In 1656 Jones married again. His second wife was Catherine Whitstone (baptised on 7 February 1597), the third sister of Oliver Cromwell, and the widow of Roger Whitstone, a Parliamentary army officer who had campaigned in the Low Countries. She had three sons and two daughters from her prior marriage. Catherine received an annual settlement of £300 from the estate of her former husband to which Oliver Cromwell added an annuity of £150. She and Jones had no children. Her husband opposed Richard Cromwell when he was Protector, and Richard stopped her annuity.

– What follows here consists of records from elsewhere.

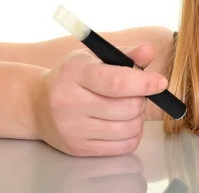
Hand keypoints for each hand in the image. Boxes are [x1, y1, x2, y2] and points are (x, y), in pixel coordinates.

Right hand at [34, 44, 167, 156]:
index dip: (144, 83)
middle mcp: (69, 102)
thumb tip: (148, 50)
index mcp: (75, 73)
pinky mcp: (78, 148)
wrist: (38, 104)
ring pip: (128, 128)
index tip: (161, 82)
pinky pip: (123, 146)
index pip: (116, 82)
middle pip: (127, 107)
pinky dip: (132, 135)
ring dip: (138, 117)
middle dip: (141, 99)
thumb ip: (125, 55)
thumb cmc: (73, 77)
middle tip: (136, 93)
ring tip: (128, 107)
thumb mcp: (94, 58)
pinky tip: (124, 123)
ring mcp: (72, 128)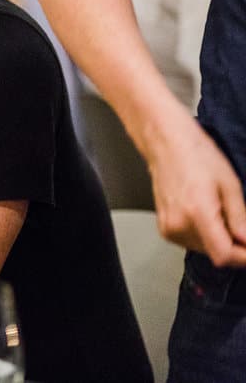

From a letter of Catherine's that was published in the 19th century, it seems that she had Royalist sympathies as she disapproved of the execution of Charles I.

After Jones's execution, his son and heir was allowed to retain the lands Jones had held before 1646, but the rest either returned to the Crown (if they had been Crown lands before the Civil War) or were forfeited. His forfeited estates in Wales went to the Duke of York (the future James II of England), while those in Ireland went to Arthur Annesley, 1st Earl of Anglesey.